On Behalf of | Oct 31, 2022 | Child Custody

If you have a joint-custody arrangement, you expect your co-parent to respect your parental authority. You also do not want him or her badmouthing you to your children. Sadly, though, too many co-parents treat their counterparts poorly.

According to Psychology Today, parental alienation is a serious type of child abuse. With parental alienation, which can be intentional or inadvertent, one co-parent turns the kids against the other. If your co-parent is undermining the good relationship you have with your kids, you need evidence of his or her bad behavior.

Effective documentation

Mere assertions of parental alienation are not likely to do you or your kids much good. Indeed, to pursue a custody modification or take other steps, you must be able to prove your spouse’s conduct is harming your kids.

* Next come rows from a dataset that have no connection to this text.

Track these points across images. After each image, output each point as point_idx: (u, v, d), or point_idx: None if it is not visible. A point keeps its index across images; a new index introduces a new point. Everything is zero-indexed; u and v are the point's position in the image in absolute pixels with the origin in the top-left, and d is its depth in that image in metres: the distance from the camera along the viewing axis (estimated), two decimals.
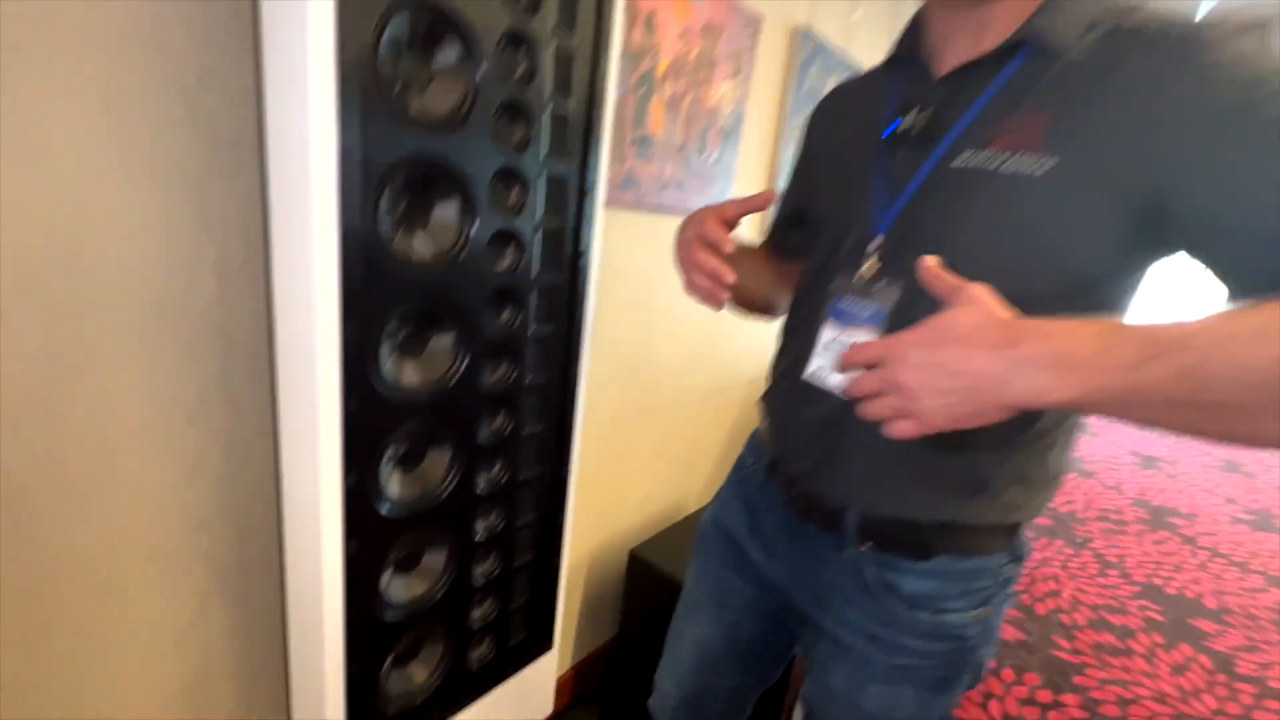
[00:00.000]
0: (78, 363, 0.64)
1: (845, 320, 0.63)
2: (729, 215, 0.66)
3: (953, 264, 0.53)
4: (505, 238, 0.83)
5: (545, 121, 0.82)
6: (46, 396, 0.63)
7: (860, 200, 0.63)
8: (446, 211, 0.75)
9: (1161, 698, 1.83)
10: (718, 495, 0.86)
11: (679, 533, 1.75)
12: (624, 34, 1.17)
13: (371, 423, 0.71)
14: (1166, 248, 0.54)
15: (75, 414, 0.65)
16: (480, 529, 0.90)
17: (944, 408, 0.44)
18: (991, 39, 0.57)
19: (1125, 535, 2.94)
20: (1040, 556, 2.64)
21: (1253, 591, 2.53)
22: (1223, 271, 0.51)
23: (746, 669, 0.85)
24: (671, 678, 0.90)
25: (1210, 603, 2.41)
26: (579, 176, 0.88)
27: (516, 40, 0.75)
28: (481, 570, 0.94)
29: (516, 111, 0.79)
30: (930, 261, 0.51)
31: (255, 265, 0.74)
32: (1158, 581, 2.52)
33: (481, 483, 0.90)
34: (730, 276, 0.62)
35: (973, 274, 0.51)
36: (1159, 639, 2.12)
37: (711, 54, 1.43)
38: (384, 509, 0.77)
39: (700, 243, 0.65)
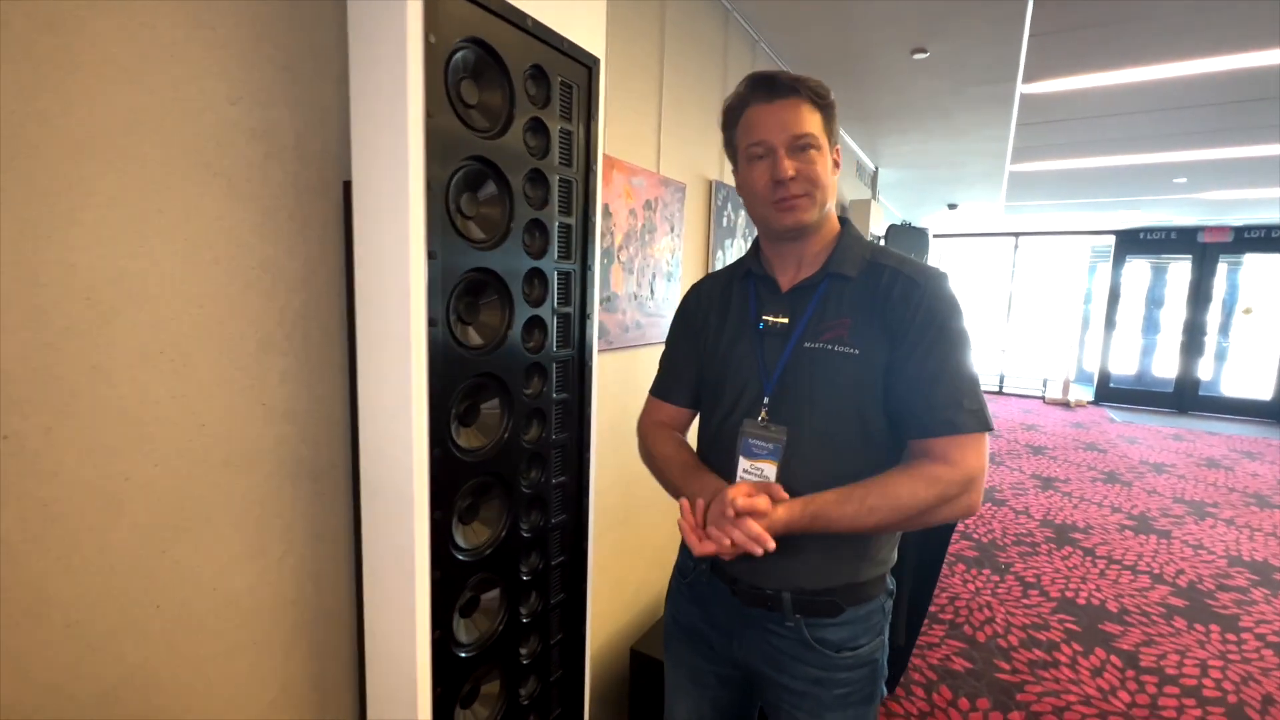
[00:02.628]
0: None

The following types of documentation may be useful:

  • Text messages, voicemails, letters and other correspondence between your kids and their co-parent or you and your co-parent
  • Statements from your children
  • Statements from your children’s teachers, social group leaders, clergy and friends
  • Evaluations from social workers and child psychologists

Legal action

As you probably know by now, New York judges must think about the children’s best interests when they make custody-associated decisions. It should come as no surprise, however, that judges do not like parental alienation. Put simply, if you have sufficient documentation of it, you may be able to convince a judge to take a second look at your custody arrangement.

Ultimately, because parental alienation can forever ruin your parent-child relationships unbelievably quickly, gathering evidence and protecting your parental rights must be your top priorities.